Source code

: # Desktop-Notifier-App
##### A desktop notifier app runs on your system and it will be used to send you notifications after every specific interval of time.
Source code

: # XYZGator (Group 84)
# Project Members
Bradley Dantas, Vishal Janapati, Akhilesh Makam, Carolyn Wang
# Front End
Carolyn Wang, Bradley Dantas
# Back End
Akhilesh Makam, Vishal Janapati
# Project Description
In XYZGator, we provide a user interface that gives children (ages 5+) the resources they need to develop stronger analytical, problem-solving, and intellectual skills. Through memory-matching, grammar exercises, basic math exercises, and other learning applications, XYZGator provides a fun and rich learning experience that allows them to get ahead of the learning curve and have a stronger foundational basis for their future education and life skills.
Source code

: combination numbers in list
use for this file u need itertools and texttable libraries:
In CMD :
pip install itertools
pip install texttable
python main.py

Activity >>
Return, from the data, each line that has the word "Wang" in it.

Task solution >>
Bradley Dantas, Vishal Janapati, Akhilesh Makam, Carolyn Wang
Carolyn Wang, Bradley Dantas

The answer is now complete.